Previous studies have suggested the use of ‘priming’ [10–12] with drought stress to achieve tolerance to forthcoming diseases [16]. This acquired tolerance is based on sustained changes on the basal levels of cellular and molecular defense in primed plants after cessation of stimuli compared to non-primed ones [11, 12, 16]. In the present study, water status and photosynthetic performance was completely restored in drought-primed plants one week after re-watering regardless of the pre-drought intensity. This fast recovery suggests that impairment of whole plant transpirational flow and photosynthesis did not lead to irreversible changes on avocado and can be indicative of some degree of drought adaptation [78].
However, at the root level, re-watering induced the upregulation of defense related genes, suggesting a ‘primed state’ of the previously water stressed avocado plants. Gene overexpression, which could be associated with crosstalk between the different signaling pathways underlying plant tolerance/resistance to biotic and abiotic stress such as the abscisic (ABA), jasmonic (JA) and salicylic (SA) acids [95–98], was more remarkable in mild-WS compared to severe-WS. Particularly, the induction of NPR1 transcription factor in mild-WS primed plants suggests the activation of salicylic acid-mediated defense responses [52, 89, 90] and the deactivation of ABA-related responses after water stress [99]. In addition, this ‘primed state’ is accompanied by the significant accumulation of PR proteins (i.e. PR4 and PR5) which have been correlated with the development of systemic acquired resistance [48] and are considered the most promising candidates for developing multiple stress tolerance [89]. It is also remarkable that the expression of genes related with fungal cell wall degradation, such as endochitinase, was only up-regulated in plants recovered after mild-WS. Genes encoding metallothionein, universal stress protein, protease inhibitor and NAC domain containing protein 72 remained overexpressed in mild-WS primed plants. These genes are involved in the general plant response to stress [51, 58, 60, 62, 64, 67, 82, 100–103], playing the last two a fundamental role in avocado defense to R. necatrix [43]. It should be highlighted the marked overexpression of the gene encoding the NAC domain containing protein 72 (24 fold over mild-WS) in roots recovered from mild-WS compared to severe-WS, suggesting a higher promotion of root development [104, 105], although further studies are necessary to clarify its importance on the water stress recovery response.

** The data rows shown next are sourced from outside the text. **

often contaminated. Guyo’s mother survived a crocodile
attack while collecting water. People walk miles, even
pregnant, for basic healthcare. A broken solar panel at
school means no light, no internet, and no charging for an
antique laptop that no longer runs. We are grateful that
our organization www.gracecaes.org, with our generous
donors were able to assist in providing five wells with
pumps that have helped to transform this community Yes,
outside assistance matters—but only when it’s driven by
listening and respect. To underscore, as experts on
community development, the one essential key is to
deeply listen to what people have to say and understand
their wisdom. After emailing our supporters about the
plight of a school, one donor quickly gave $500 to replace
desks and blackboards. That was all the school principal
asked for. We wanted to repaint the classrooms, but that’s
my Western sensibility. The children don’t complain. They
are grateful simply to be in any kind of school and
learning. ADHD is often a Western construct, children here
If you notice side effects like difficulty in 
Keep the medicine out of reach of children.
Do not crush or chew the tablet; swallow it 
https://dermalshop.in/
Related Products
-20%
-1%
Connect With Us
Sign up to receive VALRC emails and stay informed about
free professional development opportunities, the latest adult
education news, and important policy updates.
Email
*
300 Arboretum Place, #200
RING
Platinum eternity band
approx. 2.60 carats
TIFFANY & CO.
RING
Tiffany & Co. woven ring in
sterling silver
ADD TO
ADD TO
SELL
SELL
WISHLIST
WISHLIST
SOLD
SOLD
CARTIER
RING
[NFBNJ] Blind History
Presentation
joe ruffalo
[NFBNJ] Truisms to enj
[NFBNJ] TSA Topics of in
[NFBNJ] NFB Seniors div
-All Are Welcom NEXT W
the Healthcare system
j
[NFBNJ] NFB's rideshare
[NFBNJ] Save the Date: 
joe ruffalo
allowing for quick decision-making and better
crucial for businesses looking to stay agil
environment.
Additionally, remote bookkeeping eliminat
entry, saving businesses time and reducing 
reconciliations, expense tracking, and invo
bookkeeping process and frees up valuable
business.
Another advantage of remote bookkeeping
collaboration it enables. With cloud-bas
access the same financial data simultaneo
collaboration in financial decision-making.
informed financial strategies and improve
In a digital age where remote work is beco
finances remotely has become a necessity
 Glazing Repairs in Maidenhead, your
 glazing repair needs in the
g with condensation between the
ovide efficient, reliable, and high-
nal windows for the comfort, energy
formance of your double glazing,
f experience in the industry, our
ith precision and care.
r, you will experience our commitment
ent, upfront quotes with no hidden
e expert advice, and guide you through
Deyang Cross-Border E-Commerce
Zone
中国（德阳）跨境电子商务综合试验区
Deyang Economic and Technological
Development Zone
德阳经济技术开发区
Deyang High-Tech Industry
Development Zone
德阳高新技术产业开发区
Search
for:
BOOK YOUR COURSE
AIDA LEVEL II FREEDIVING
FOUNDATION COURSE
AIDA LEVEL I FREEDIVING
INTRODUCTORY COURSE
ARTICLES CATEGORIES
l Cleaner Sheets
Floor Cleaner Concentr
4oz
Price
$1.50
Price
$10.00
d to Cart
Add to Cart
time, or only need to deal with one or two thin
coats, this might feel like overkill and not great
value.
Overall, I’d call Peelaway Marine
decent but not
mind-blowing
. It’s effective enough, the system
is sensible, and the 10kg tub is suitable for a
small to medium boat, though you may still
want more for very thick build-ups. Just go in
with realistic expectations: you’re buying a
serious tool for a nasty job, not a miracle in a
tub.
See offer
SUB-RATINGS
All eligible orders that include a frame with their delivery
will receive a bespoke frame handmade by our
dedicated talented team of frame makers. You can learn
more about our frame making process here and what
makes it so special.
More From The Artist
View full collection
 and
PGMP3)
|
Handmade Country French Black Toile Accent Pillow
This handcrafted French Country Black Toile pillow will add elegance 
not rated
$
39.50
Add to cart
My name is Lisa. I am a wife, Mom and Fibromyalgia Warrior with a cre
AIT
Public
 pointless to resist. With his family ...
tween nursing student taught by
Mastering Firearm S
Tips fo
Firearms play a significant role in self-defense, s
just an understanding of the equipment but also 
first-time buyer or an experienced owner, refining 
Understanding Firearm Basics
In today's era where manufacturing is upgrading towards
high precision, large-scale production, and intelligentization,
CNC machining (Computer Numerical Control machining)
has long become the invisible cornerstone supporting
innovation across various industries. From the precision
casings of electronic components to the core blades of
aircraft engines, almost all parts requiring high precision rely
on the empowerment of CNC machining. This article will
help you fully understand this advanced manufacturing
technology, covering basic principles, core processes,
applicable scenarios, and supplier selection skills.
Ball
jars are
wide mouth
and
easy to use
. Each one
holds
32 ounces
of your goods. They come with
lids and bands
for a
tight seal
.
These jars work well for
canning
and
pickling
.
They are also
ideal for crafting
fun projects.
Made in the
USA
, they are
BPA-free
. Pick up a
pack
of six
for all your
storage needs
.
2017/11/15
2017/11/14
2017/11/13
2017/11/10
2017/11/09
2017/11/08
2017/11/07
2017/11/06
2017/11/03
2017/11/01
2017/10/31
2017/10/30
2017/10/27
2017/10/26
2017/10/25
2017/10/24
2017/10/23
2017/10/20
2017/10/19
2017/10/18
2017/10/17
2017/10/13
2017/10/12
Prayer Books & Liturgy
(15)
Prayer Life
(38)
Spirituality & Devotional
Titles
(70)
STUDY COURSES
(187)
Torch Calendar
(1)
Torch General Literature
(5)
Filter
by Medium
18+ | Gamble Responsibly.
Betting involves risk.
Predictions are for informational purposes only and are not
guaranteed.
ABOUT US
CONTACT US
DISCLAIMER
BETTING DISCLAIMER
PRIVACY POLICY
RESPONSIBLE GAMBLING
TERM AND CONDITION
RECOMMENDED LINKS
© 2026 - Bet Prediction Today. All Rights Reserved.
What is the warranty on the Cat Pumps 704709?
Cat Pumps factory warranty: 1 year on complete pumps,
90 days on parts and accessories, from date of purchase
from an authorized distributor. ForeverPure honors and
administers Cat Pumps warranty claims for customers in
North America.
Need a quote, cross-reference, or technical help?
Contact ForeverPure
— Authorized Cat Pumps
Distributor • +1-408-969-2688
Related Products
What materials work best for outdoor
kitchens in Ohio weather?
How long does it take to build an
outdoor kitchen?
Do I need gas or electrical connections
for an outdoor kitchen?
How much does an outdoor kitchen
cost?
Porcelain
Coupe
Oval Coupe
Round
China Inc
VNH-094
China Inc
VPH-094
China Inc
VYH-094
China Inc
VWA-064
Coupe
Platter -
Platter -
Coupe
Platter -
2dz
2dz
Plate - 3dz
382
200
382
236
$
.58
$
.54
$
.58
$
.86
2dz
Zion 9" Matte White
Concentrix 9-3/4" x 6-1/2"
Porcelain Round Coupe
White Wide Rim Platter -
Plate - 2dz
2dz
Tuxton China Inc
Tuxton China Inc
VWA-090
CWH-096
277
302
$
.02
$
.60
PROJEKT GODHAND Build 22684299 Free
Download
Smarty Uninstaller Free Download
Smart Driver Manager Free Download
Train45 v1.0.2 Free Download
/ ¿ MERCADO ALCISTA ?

The performed pathogenicity test shed light on whether this water-stress induced ‘primed state’ was effective for enhancing avocado tolerance to this necrotrophic pathogen. In this sense, the disease progression delay, observed in mild-WS primed plants in comparison with control and severe-WS primed plants, suggests an enhancement of plant ability to cope with R. necatrix infection after priming with mild water stress. This ability could be attributable to differential expression of key genes involved in the tolerance of avocado to soilborne pathogens such as NPR1 and NAC domain containing protein 72, as well as with a lower energy investment for overcoming a moderate water stress compared with severely stressed plants [72]. Moreover, although all of the overexpressed genes in mild-WS primed plants are involved in plant defense against fungi, not all have been described to be related with avocado tolerance to R. necatrix (i.e. NPR1, PR4, PR5 and endochitinase). However, their enhanced expression after drought-priming (i.e. abiotic factor) could also represent a benefit for avocado plants to overcome forthcoming fungal infection (i.e. biotic stressor).